▶ **Required work**: In the data below, find every line that has the string "middle", and copy it.

======== Data for this exercise ========

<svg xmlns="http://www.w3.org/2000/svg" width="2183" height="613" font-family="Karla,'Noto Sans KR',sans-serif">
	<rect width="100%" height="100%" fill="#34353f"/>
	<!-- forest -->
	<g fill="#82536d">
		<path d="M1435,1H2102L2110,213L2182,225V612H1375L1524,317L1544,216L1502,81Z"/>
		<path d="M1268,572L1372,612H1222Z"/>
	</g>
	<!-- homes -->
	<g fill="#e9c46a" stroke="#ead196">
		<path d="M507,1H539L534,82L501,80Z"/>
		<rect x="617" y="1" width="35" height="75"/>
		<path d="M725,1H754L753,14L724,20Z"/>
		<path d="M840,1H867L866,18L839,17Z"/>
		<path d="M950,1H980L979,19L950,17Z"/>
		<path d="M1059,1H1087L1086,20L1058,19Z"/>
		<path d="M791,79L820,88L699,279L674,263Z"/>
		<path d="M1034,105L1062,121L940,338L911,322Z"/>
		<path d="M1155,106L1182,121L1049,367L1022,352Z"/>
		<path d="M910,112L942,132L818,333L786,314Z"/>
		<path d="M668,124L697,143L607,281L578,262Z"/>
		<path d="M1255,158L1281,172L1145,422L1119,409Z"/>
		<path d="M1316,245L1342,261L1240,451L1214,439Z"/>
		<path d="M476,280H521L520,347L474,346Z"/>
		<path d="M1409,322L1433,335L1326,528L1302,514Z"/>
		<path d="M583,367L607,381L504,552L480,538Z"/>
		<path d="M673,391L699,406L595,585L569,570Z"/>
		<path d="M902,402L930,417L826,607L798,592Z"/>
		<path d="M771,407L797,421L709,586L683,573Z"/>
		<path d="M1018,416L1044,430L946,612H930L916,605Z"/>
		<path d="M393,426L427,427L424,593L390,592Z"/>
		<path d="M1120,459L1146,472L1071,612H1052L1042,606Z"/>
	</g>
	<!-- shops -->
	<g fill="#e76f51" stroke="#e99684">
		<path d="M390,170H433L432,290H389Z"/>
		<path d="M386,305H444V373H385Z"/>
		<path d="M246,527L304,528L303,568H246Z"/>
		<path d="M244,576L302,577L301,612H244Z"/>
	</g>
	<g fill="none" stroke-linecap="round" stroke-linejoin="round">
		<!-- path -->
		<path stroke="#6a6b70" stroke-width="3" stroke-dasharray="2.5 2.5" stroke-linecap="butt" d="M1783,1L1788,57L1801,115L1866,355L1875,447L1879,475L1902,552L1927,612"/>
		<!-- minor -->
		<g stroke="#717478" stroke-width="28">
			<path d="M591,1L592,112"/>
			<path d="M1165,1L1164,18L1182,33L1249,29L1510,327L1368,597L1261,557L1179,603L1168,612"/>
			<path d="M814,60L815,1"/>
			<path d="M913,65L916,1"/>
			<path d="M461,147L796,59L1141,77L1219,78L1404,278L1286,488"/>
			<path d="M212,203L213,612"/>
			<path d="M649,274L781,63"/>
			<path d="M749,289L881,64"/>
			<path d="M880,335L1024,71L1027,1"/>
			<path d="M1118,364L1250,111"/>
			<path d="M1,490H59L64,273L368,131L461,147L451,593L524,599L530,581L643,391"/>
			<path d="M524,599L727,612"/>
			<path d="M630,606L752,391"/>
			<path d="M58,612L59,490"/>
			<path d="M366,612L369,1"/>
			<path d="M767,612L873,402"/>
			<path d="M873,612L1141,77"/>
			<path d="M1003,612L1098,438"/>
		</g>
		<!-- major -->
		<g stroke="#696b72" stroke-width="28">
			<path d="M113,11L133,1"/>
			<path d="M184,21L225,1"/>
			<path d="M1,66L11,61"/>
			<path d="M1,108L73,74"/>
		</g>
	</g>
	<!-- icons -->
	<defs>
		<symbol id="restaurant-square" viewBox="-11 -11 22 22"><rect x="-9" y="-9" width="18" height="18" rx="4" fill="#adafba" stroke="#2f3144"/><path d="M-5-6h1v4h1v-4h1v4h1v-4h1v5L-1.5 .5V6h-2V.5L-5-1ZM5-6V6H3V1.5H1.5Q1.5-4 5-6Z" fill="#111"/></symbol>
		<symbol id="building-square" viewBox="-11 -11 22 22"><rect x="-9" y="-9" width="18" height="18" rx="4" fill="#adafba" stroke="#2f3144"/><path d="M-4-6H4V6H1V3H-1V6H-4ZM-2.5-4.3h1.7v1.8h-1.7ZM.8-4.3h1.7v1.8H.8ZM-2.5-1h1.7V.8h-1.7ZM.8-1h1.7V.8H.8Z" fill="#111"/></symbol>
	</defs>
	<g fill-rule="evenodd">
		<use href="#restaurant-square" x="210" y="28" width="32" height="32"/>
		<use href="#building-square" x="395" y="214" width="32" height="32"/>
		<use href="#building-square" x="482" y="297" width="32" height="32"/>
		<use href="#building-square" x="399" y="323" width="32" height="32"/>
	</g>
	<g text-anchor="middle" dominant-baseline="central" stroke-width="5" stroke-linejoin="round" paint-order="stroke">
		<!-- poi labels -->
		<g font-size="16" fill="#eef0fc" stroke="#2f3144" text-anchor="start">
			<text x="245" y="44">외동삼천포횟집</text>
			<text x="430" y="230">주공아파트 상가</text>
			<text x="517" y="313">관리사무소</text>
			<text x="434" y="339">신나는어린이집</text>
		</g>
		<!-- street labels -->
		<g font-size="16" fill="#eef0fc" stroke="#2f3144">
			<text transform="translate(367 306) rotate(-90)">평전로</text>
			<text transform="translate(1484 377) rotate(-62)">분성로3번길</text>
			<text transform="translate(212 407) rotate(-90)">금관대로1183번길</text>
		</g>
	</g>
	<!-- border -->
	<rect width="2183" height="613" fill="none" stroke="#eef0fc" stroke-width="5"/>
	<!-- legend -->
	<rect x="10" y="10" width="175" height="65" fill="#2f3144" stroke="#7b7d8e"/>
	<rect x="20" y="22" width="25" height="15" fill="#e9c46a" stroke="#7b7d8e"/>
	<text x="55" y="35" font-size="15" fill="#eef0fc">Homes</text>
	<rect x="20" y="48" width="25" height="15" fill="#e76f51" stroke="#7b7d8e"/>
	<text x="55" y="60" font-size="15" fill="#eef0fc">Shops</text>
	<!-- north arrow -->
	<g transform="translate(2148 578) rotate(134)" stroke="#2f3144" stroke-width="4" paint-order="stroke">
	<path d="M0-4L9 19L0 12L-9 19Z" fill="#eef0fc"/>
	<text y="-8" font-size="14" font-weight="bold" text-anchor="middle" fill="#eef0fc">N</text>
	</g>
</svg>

========

▶ **Answer for this exercise**:
	<g text-anchor="middle" dominant-baseline="central" stroke-width="5" stroke-linejoin="round" paint-order="stroke">
	<text y="-8" font-size="14" font-weight="bold" text-anchor="middle" fill="#eef0fc">N</text>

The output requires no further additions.